Twelve studies were included, of which 8 were randomized controlled trials and 4 were retrospective studies. The studies involved a total of 1210 patients with severe sepsis, septic shock, burn shock, critical injury, post-operation, or trauma. The duration of treatment ranged from 24 hours (in severe burns) to 28 days (in general surgery).

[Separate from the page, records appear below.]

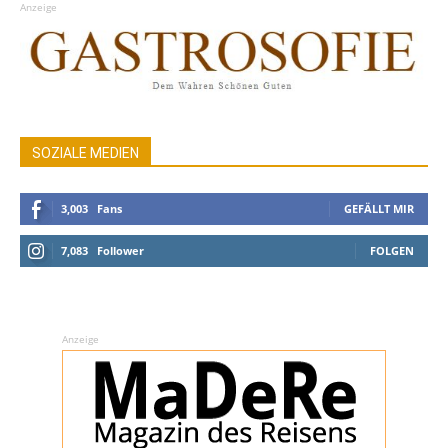
Anzeige
SOZIALE MEDIEN
3,003
Fans
GEFÄLLT MIR
7,083
Follower
FOLGEN
Anzeige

Critically patients can benefit from 3-10 grams IV vitamin C per day

The main finding of the meta-analysis was that IV administration of 3-10 grams per day of ascorbic acid was associated with decreased mortality (OR 0.25; 95% CI (0.14–0.46); p < 0.001; I2 = 0.0%). Lower doses (< 3 g/d) and higher doses (> 10 g/d) were not. Also, the medium-dose administration of ascorbic acid was associated with a shorter duration of vasopressor support and mechanical ventilation.
 
Ascorbic acid had no effect on any of the other outcomes measured, including resuscitation fluid requirement, urine output, acute kidney injury, length of intensive-care-unit stay, or length of hospital stay.
 
This meta-analysis was the first to assess whether different doses of IV ascorbic acid contribute to different clinical outcomes. Limitations of the analysis included variations between trials in terms of patient characteristics, duration of therapy, and follow-up period. Although additional studies are needed to clarify the most effective protocols for ascorbic acid, the current analysis demonstrated that daily doses of 3-10 grams of IV ascorbic acid reduced mortality in critically ill patients.   

Reference
Wang, Y, H Lin, BW Lin, and JD Lin. “Effects of Different Ascorbic Acid Doses on the Mortality of Critically Ill Patients: A Meta-Analysis.” Ann Intensive Care 9, no. 1 (2019): 58.